> **OBJETIVO DE LA TAREA**: Copia de nuevo el pasaje del extracto que empieza en "Y es verdad" y termina después de "alto el fuego.", pero cambia "manifestaciones" por "protestas".

Y es verdad que lo pagan: ya son cuatro los palestinos muertos en la zona desde que comenzó la incursión israelí en Gaza; se trata de personas que participaban en las numerosas manifestaciones que llenan las calles de Ramala, de Belén, de Jericó, con una misma exigencia: el alto el fuego.

En Hebrón, los fruteros cierran durante una hora para concentrarse en silencio ante una oficina de Naciones Unidas, “porque no hacen nada por parar esto”, se lamenta la joven Julud mientras se limpia las manos en el mandil. Lo dice con ojos verdísimos en los que pesa un hondo reproche al occidental que pregunta. “¿Y ustedes? ¿Y los ricos? ¿Por qué no paran esto? ¿No ven que mueren niños?”, interroga a gritos, rompiendo la quietud de la escena.

«Si no te dejan salir de esta ratonera, el odio es inevitable y se acumula»

> **LÍNEAS MOSTRADAS**:
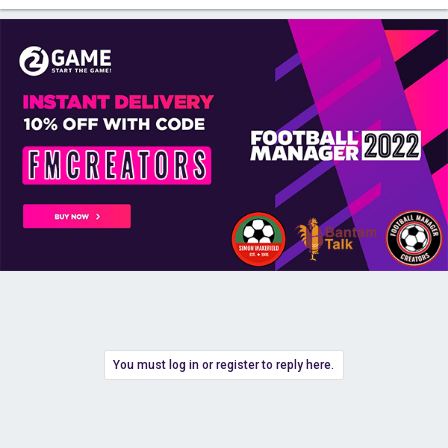
You must log in or register to reply here.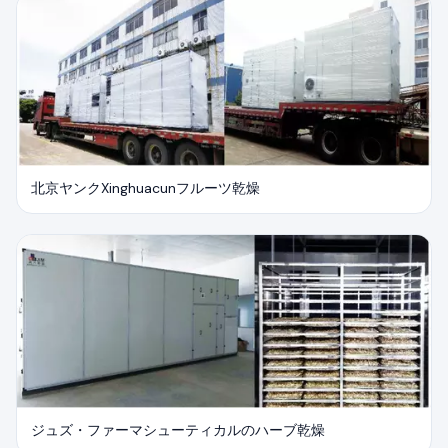
北京ヤンクXinghuacunフルーツ乾燥
ジュズ・ファーマシューティカルのハーブ乾燥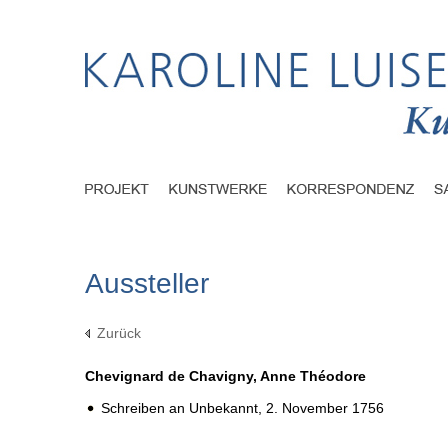
Aussteller
Zurück
Chevignard de Chavigny, Anne Théodore
Schreiben an Unbekannt,
2. November 1756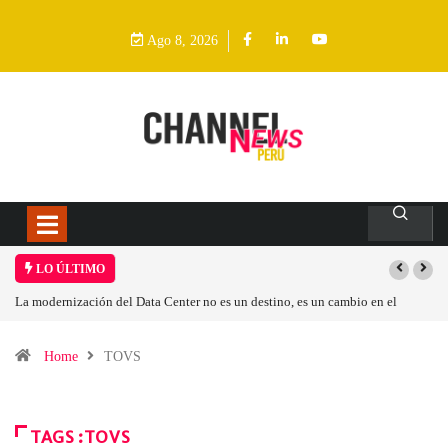
Ago 8, 2026
LO ÚLTIMO
La modernización del Data Center no es un destino, es un cambio en el
modelo operativo
Home
TOVS
TAGS :TOVS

> **EJERCICIO RESUELTO**:
Y es verdad que lo pagan: ya son cuatro los palestinos muertos en la zona desde que comenzó la incursión israelí en Gaza; se trata de personas que participaban en las numerosas protestas que llenan las calles de Ramala, de Belén, de Jericó, con una misma exigencia: el alto el fuego.